![]() |
Foto: Pixabay.com |
Fenomena ini menimbulkan pertanyaan, apakah mengumpat dalam pergaulan hanya sekadar bercanda, atau justru mencerminkan budaya komunikasi yang semakin kebablasan?
Bagi sebagian orang, kata-kata kasar hanya dianggap sebagai gaya bicara dan tidak selalu bermaksud menghina. Mereka beralasan bahwa penggunaan umpatan dalam percakapan sehari-hari bisa menciptakan kedekatan dan kesan lebih ekspresif.

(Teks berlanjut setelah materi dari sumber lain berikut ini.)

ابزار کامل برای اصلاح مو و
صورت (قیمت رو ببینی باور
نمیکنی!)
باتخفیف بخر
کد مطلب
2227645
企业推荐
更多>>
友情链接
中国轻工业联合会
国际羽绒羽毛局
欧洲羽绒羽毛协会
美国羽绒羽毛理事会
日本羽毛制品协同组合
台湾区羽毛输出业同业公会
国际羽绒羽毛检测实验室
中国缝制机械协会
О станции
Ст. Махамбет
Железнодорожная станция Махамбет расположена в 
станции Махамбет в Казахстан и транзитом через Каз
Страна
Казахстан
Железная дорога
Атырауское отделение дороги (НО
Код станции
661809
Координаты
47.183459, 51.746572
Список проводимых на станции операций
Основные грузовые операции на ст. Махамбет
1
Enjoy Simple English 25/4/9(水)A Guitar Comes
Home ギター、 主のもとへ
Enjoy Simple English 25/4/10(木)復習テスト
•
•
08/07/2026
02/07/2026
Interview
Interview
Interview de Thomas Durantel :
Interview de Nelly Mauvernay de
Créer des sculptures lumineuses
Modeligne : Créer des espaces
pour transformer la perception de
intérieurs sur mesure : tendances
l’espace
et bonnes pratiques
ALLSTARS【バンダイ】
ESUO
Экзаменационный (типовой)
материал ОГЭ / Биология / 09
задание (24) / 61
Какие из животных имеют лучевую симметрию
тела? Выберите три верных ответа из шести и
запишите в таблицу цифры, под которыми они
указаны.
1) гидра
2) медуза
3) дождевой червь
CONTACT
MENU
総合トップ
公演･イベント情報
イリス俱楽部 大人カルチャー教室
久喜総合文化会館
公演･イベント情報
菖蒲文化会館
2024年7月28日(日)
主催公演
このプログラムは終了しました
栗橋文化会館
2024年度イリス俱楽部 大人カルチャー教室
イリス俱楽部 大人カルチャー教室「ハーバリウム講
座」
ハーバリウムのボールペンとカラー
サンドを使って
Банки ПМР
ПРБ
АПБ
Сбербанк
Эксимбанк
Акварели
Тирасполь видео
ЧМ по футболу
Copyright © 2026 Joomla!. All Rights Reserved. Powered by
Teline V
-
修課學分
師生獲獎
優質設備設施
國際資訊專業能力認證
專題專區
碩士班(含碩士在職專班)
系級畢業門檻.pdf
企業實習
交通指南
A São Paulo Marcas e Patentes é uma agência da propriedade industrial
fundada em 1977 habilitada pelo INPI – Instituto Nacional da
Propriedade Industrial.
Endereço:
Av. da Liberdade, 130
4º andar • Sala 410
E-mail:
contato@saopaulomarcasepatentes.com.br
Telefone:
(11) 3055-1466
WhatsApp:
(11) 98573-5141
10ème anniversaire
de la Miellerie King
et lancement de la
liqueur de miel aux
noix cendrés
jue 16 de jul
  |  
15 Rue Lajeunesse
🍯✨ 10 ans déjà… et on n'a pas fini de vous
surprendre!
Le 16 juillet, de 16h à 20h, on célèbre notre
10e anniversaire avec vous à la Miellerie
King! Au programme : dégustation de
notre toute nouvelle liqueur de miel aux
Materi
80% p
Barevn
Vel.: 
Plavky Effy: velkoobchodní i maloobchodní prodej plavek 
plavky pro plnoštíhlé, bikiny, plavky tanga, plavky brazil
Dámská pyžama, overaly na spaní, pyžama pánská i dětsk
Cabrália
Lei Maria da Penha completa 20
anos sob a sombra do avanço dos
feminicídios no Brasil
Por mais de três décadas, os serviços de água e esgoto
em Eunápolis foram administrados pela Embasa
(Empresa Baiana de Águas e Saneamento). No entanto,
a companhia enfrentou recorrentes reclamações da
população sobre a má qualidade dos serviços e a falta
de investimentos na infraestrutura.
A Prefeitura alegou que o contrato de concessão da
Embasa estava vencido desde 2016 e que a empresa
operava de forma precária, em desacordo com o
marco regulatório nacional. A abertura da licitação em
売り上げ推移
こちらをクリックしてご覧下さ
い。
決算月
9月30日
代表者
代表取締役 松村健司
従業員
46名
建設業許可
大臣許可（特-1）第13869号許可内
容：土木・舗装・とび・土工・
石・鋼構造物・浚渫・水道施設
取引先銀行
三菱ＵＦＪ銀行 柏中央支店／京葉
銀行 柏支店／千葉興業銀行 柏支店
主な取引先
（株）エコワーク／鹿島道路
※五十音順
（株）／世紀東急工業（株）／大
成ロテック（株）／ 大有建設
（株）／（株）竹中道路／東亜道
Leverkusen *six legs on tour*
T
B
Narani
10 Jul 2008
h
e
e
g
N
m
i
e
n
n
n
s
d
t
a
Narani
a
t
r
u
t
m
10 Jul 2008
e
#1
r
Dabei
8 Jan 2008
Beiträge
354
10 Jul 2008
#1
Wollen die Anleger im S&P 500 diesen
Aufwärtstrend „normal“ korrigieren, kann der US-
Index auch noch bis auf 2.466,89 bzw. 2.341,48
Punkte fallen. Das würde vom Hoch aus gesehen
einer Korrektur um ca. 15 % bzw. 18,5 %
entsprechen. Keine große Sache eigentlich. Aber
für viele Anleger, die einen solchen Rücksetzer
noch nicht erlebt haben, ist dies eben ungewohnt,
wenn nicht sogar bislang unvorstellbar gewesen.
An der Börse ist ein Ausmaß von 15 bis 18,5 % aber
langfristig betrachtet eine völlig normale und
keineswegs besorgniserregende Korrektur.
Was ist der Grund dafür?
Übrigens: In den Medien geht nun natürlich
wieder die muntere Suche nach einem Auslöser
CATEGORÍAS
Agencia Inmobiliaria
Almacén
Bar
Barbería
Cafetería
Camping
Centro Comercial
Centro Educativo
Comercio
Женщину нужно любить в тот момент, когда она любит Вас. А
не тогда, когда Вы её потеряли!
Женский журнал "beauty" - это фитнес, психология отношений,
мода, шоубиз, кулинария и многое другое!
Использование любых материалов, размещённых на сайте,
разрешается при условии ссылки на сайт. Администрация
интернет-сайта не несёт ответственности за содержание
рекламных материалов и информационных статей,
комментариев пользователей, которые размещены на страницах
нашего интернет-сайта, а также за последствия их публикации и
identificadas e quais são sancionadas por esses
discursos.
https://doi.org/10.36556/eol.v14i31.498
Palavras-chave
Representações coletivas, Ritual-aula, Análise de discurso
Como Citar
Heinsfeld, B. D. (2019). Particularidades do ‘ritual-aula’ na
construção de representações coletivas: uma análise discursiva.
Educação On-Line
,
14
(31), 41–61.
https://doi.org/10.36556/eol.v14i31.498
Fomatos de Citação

Namun, di sisi lain, kebiasaan ini bisa mengikis nilai kesopanan dan rasa hormat dalam berkomunikasi. Jika dibiarkan, generasi mendatang mungkin akan semakin sulit membedakan antara bercanda dan sikap tidak menghargai orang lain.
Penelitian dalam jurnal KAGANGA KOMUNIKA menemukan bahwa remaja laki-laki di BTN Karang Dima Indah Sumbawa sering menggunakan bahasa kasar dalam pergaulan mereka. Bentuk bahasa kasar yang digunakan meliputi nama hewan, profesi negatif, sifat buruk, dan bahasa gaul, dengan fungsi seperti ekspresi emosi, penghinaan, dan humor. (mendeley.com)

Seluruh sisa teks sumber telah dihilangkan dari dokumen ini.